MATERIAL TO PROCESS:
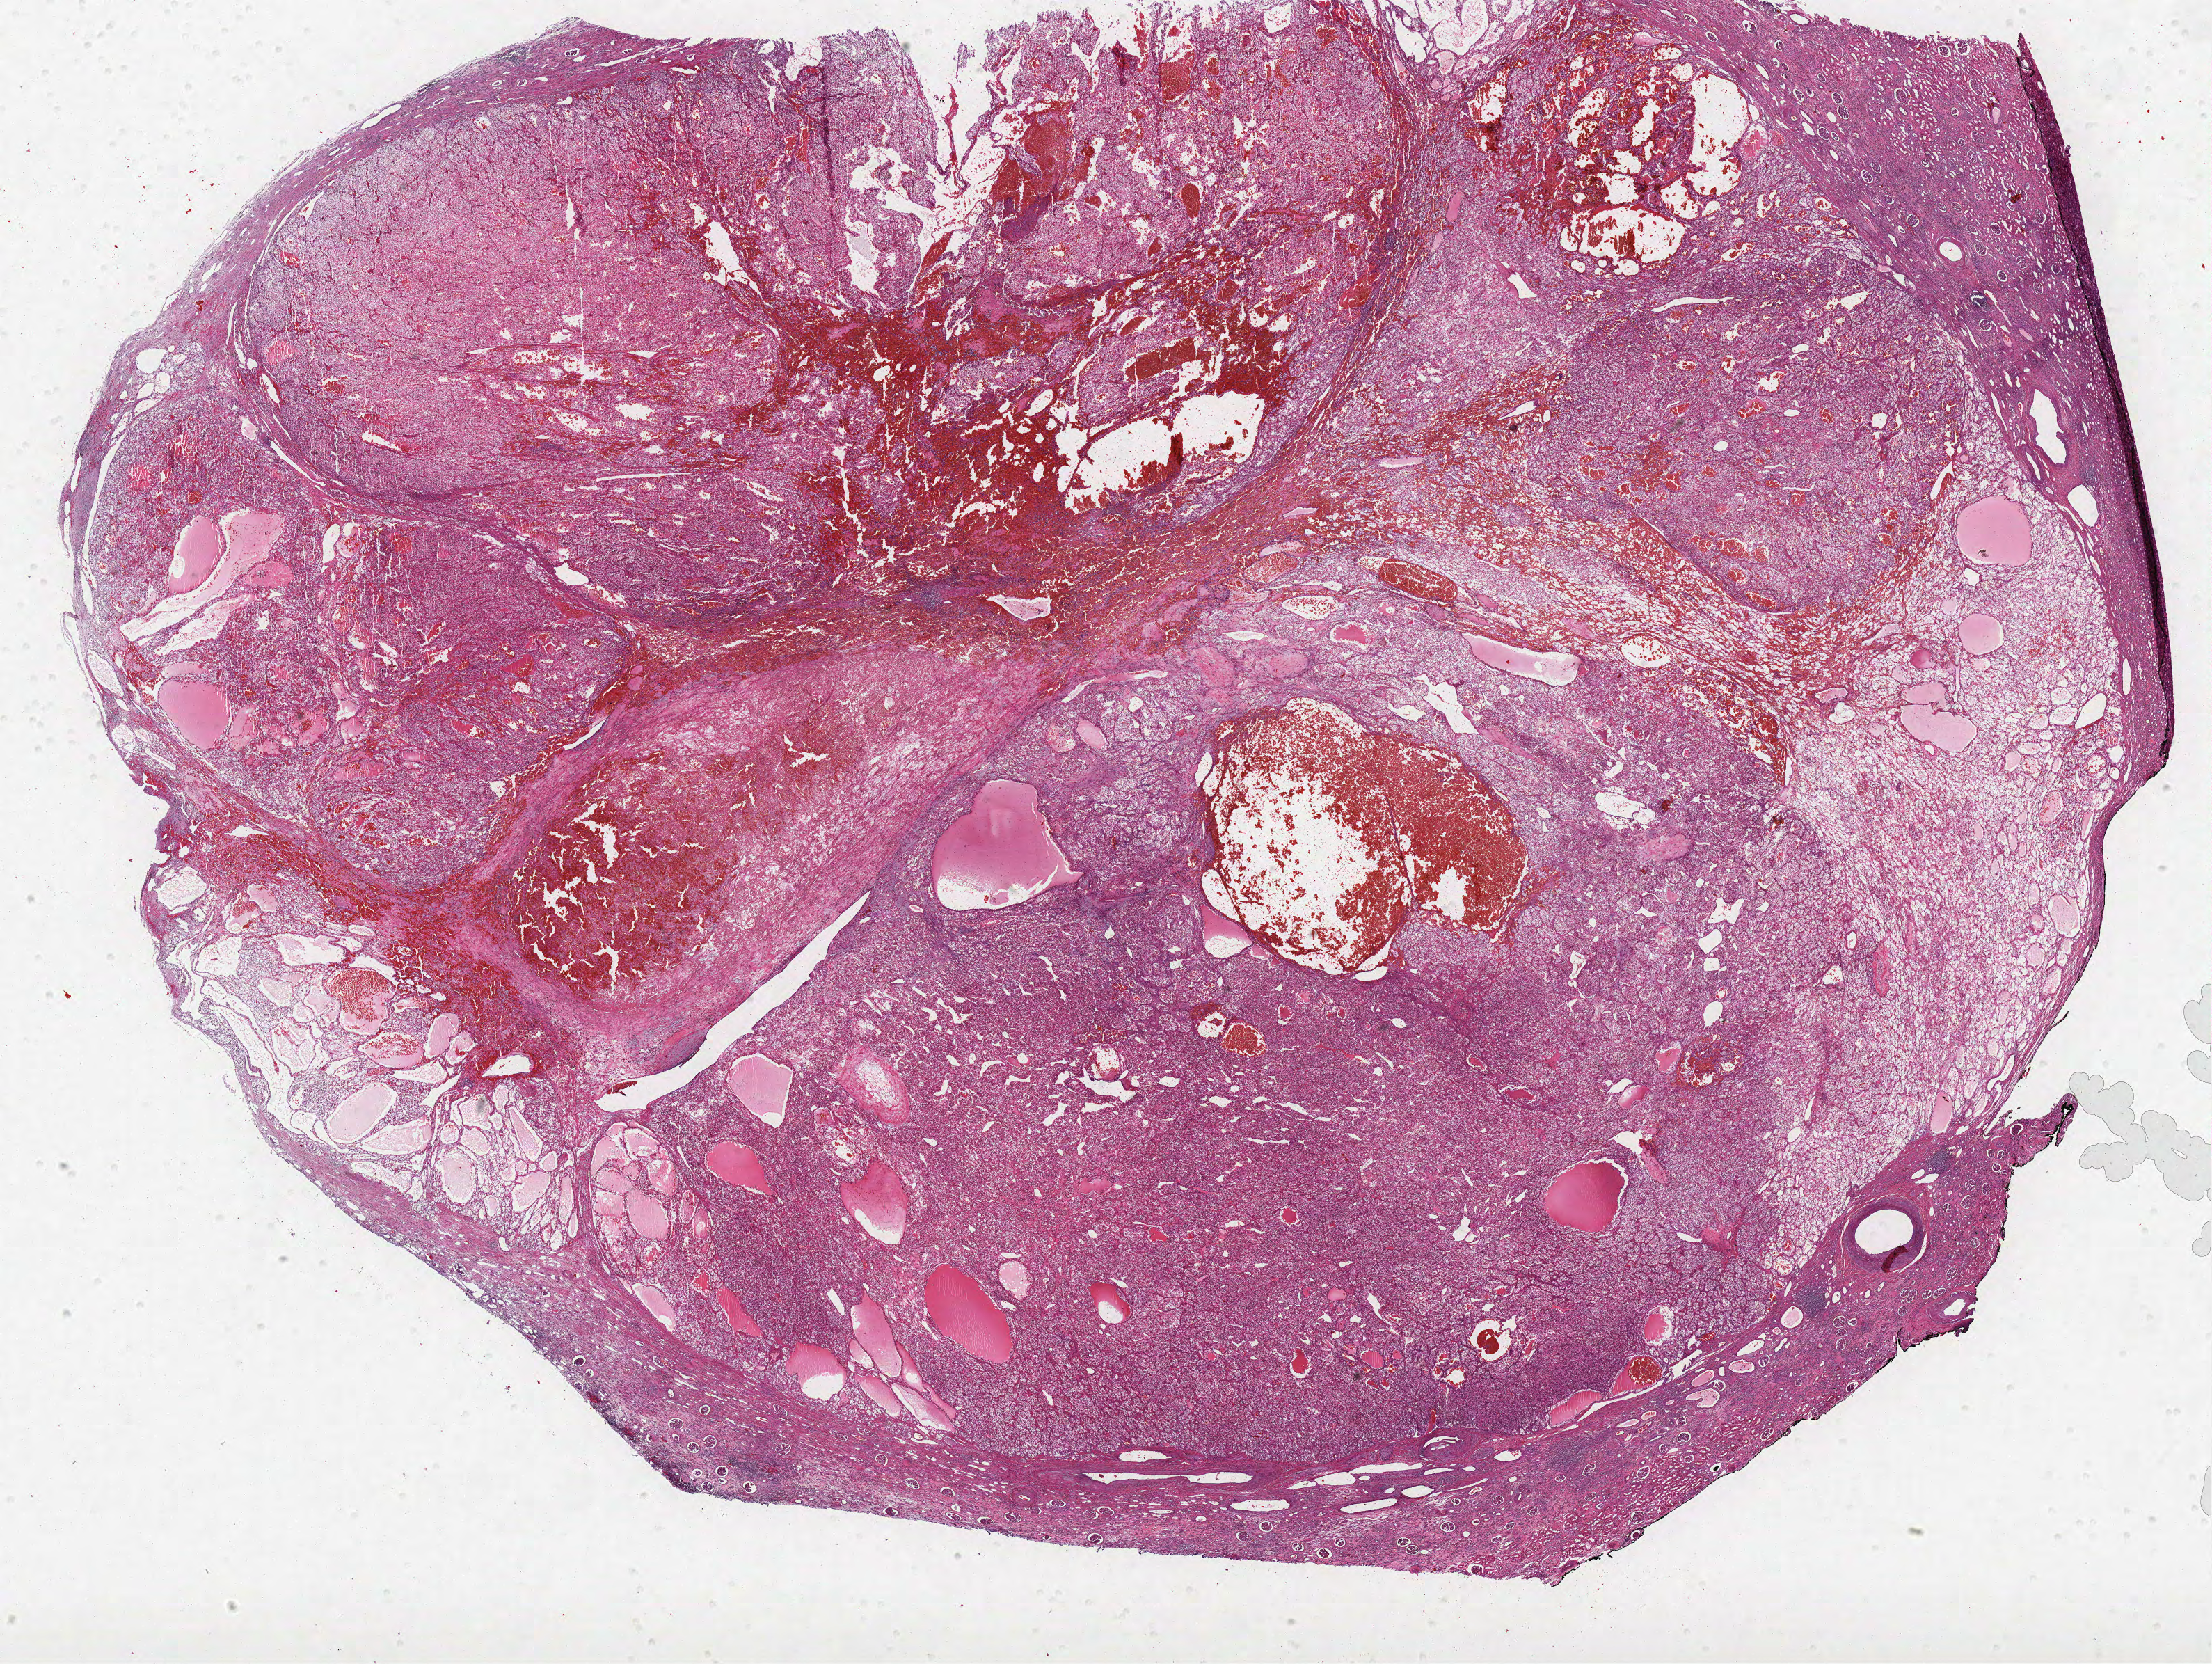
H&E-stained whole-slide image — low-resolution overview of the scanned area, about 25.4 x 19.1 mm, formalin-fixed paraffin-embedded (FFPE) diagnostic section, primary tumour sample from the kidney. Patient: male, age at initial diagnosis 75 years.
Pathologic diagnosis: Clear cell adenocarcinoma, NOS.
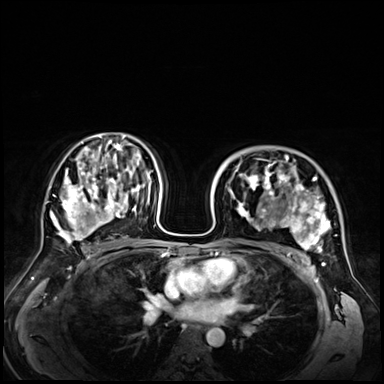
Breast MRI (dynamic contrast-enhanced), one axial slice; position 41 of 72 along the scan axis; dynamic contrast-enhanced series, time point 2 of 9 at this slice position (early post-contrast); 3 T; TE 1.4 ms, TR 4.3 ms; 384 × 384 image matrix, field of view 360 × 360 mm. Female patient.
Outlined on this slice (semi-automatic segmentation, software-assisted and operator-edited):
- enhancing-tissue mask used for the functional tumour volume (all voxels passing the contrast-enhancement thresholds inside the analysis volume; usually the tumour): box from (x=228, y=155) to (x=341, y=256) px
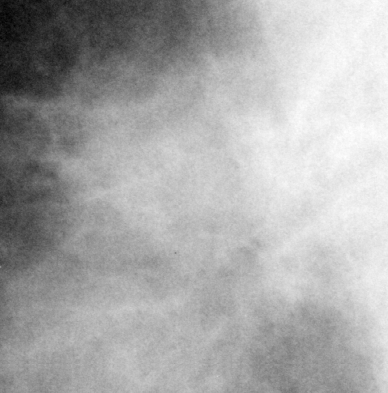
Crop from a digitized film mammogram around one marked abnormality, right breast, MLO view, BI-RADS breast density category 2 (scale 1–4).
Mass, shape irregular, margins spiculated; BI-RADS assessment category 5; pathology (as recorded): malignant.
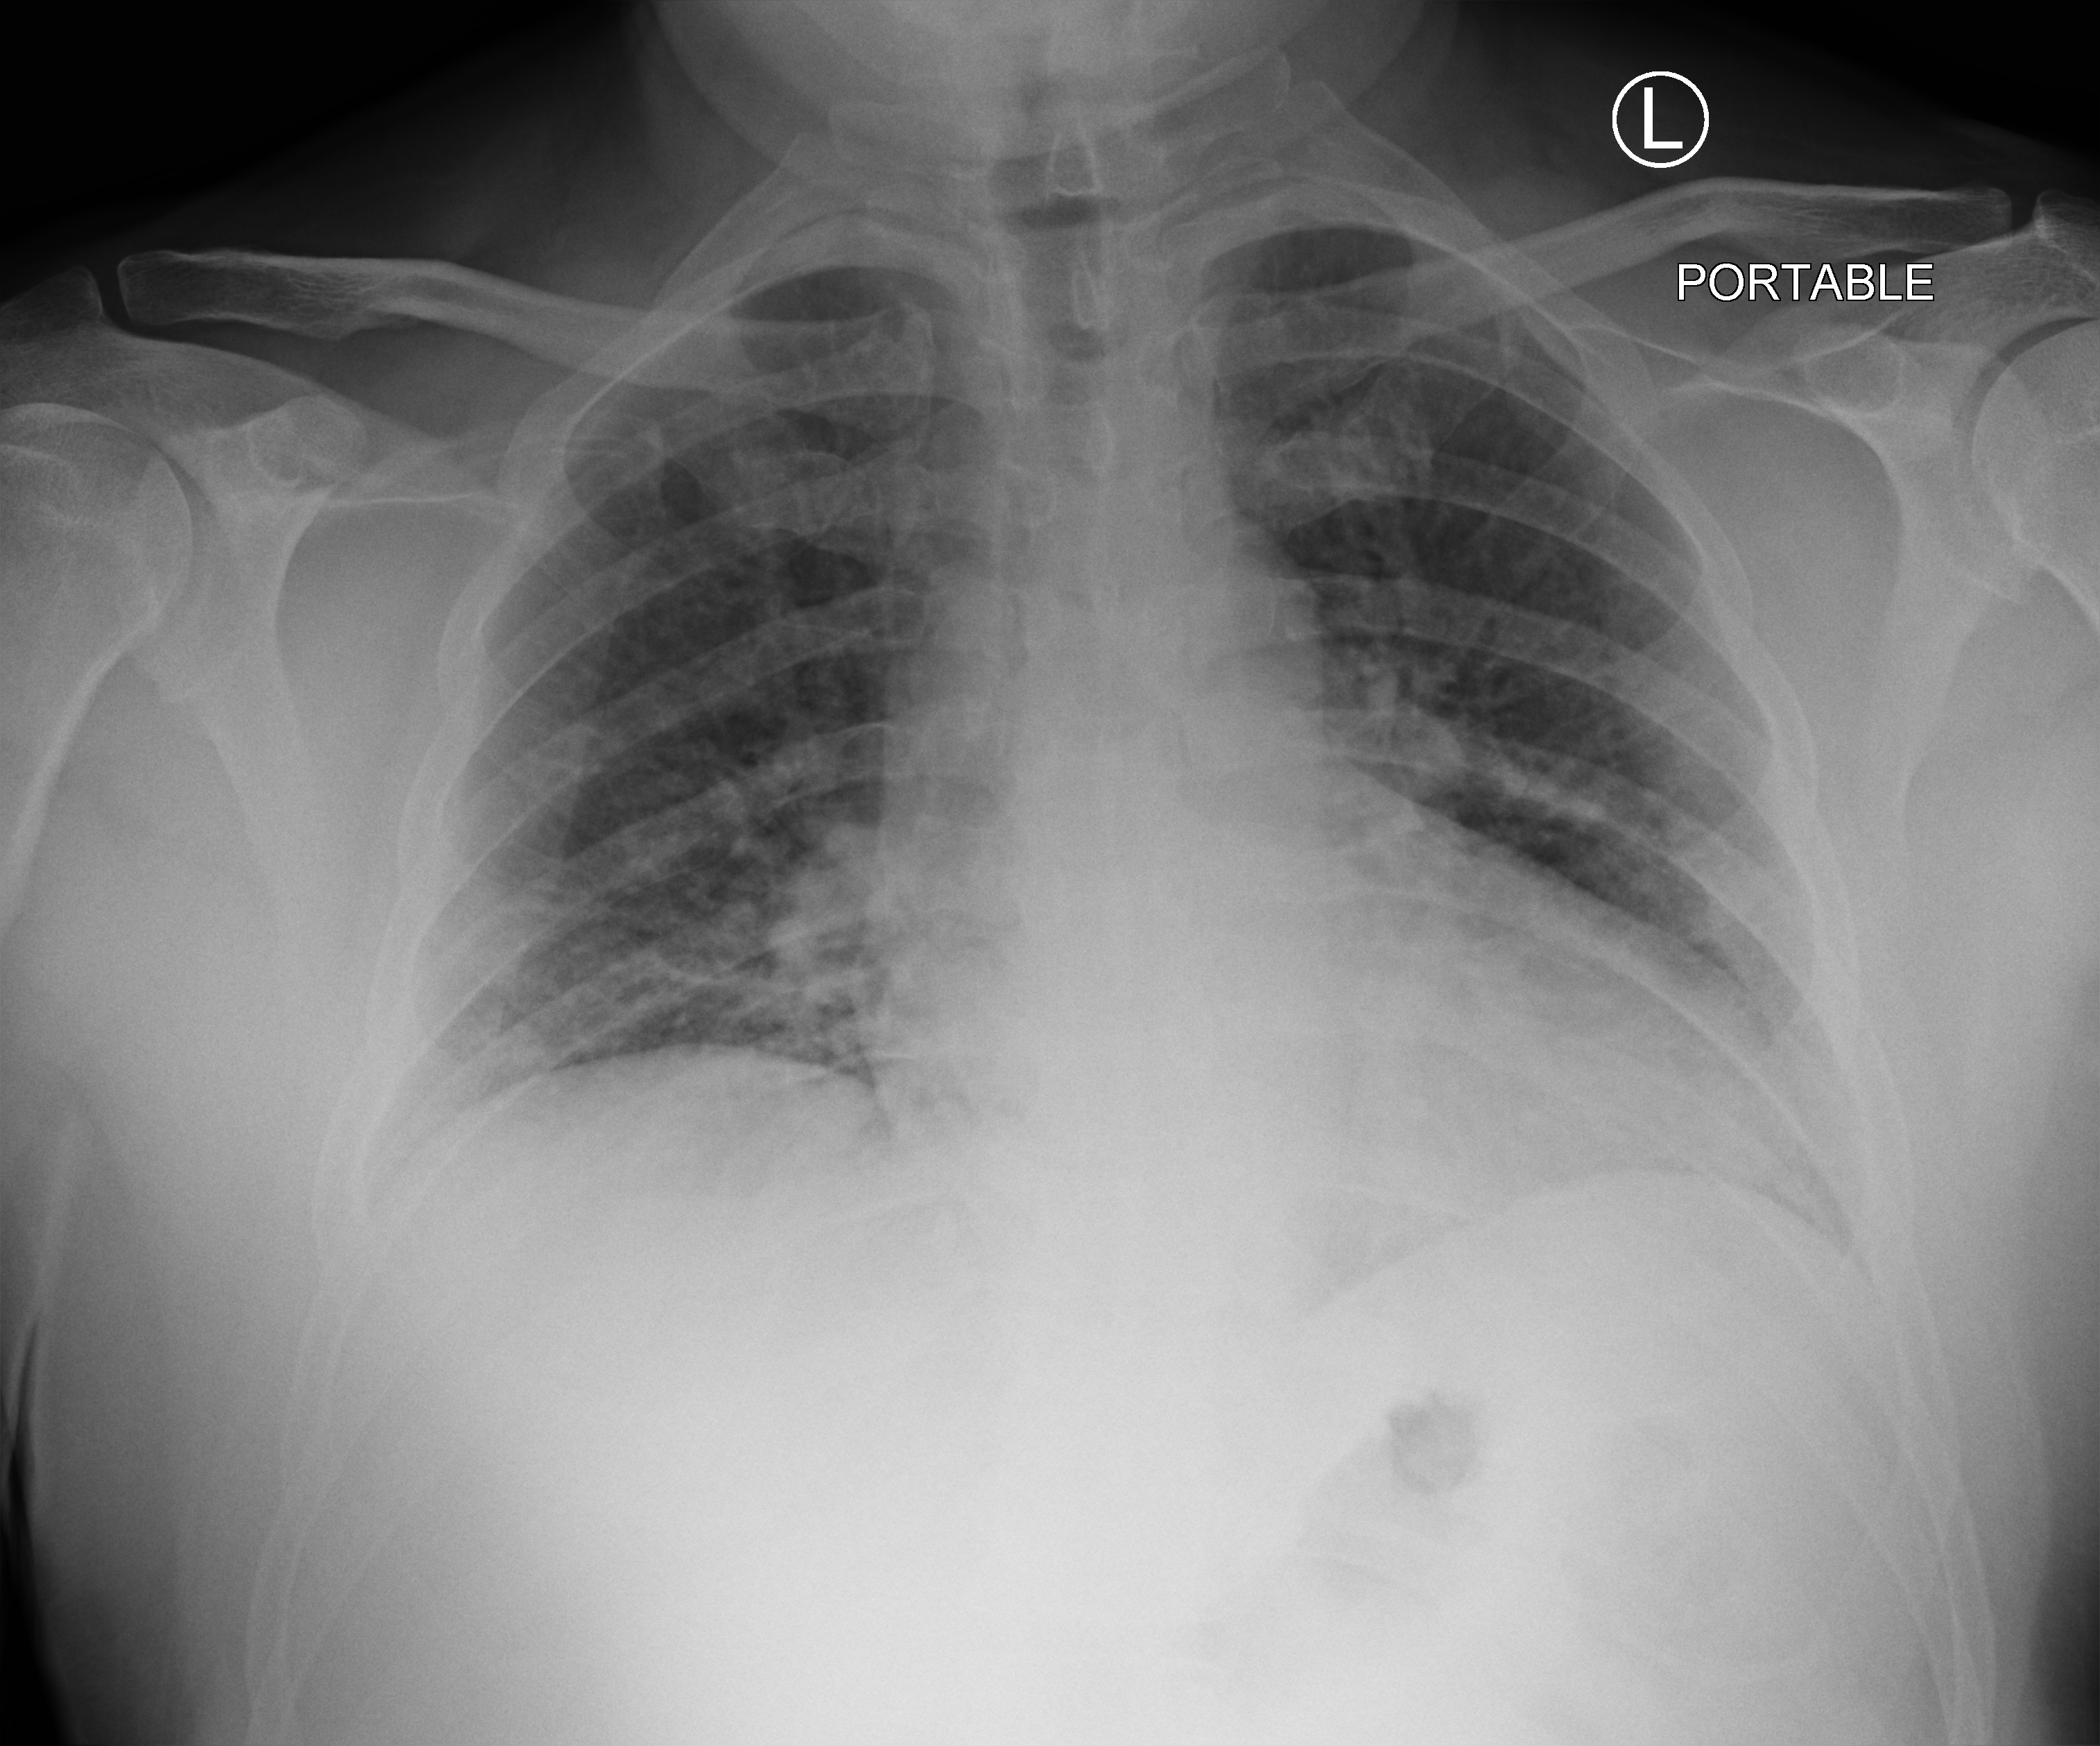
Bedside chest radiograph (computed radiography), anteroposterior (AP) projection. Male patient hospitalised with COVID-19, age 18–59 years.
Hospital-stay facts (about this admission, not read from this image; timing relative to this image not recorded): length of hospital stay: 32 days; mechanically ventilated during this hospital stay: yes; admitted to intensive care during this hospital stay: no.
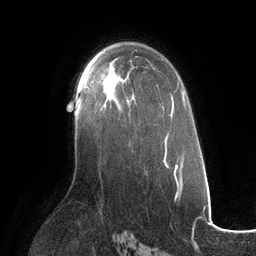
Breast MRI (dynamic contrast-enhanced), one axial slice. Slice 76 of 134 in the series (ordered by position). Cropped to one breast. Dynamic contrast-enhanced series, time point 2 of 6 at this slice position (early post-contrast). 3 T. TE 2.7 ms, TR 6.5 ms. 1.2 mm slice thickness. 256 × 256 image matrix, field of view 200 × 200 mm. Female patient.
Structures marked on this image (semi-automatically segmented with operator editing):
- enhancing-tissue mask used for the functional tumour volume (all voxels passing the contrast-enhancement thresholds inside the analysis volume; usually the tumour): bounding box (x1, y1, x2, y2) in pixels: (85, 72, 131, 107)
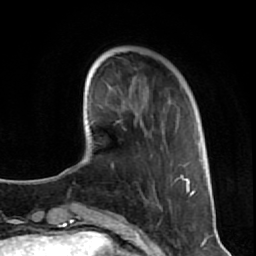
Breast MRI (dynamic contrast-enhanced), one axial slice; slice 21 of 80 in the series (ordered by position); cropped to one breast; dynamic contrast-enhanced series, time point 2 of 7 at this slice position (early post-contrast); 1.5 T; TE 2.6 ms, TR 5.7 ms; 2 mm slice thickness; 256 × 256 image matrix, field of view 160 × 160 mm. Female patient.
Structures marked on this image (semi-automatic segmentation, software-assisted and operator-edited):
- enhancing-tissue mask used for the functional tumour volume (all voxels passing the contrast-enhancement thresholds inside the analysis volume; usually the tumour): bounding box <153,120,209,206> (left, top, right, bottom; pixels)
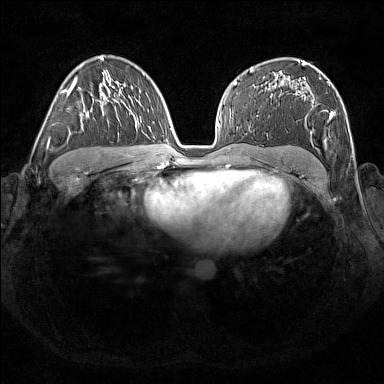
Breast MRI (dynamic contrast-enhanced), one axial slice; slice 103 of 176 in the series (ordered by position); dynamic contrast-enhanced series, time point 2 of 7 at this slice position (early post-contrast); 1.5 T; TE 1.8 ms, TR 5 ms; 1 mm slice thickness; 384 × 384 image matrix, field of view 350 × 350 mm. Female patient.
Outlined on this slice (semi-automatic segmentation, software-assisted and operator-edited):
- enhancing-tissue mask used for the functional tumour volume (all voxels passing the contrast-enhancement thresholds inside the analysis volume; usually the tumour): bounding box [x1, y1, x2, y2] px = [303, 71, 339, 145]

WHAT TO WORK ON:
Using the entries above, return each line in which the word "right" occurs.

TASK RESULT:
Crop from a digitized film mammogram around one marked abnormality, right breast, MLO view, BI-RADS breast density category 2 (scale 1–4).
- enhancing-tissue mask used for the functional tumour volume (all voxels passing the contrast-enhancement thresholds inside the analysis volume; usually the tumour): bounding box <153,120,209,206> (left, top, right, bottom; pixels)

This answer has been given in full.